Each of those would involve fairly different activities, goals, and timelines. Being great at one isn’t that likely to make you any good at the others.

I’m not quite sure why they share the same word. Who benefits from that?

Here’s a Nerdy Example

Computers tolerate this ambiguity even less than I do. Say you wanted to create a computer program that could perform basic division e.g. 6 / 3 = 2. I could decide to get cute and use a shorter word instead of “divide.” And in this scenario where I’m making bad decisions, split(6, 3) could instruct the computer to split 6 into 3 pieces, yielding 2.

But after I conquer math and move onto the written word, let’s say I want to add a feature that breaks sentences into words. If I tried this…

split(“I love chocolate”)

…the computer would tell me, “nope, you can’t have two features with the exact same name. No sharing allowed.” The machine needs clearer marching orders.

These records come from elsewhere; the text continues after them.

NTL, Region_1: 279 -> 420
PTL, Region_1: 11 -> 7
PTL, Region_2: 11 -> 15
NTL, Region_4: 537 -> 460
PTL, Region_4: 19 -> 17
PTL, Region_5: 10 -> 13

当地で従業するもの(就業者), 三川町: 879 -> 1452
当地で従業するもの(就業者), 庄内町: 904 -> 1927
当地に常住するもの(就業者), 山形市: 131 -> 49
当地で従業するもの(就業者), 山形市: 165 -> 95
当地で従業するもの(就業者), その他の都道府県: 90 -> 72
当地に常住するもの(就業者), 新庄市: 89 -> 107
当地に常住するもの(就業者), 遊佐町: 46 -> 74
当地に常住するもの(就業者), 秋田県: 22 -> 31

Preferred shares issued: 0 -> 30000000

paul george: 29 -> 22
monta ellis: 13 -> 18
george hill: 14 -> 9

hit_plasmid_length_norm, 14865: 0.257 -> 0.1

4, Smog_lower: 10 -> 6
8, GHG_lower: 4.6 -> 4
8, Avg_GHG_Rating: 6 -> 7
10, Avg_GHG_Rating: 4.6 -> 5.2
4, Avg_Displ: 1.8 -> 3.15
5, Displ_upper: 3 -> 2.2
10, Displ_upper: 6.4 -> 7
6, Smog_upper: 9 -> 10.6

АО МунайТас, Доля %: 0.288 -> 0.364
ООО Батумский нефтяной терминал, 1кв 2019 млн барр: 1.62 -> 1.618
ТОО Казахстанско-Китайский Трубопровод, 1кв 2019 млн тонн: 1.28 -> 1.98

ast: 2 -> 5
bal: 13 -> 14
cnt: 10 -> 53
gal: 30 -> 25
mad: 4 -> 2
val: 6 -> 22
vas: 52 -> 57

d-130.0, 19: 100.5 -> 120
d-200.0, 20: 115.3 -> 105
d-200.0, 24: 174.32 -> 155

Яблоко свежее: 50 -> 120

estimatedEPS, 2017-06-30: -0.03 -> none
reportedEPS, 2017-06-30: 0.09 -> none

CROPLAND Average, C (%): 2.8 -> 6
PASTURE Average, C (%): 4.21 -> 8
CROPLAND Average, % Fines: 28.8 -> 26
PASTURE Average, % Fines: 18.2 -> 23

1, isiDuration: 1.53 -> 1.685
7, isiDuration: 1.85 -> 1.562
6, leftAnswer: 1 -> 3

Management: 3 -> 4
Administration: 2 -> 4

People are less precise than computers, but they can still be confused. Someone may tell you to “manage” a situation, and all they’ve really told you is they don’t want it to be their problem anymore.

What to Do Instead

When facing a challenge that’s unclear or new, I ask, “what might it look like to do a really great job at this?” Typically I ask myself first, scratch the ol’ beard a minute, and then capture a top-line statement with some key activities underneath, like this:

Reduce the problems originating from

  • Analyze the last 90 days worth of incidents
  • Identify the patterns/trends and separate outliers
  • Devise an approach to deal with each pattern and circulate the ideas for feedback

Again, you want lots of verbs in here, and maybe some numbers—but nothing ambiguous. Get buy-in on these miniature plans whenever you can, since the cost of communication is low and the value of alignment is high. Comparatively few teams can use any methods they like, despite what you may have heard about some household names.

Best case, you get a clear North Star from the right people, which lets you both chart a course before you get moving and make adjustments along the way when you encounter obstacles.

Once we get this squared away, we’ll tackle the meaning of the word “integrate.”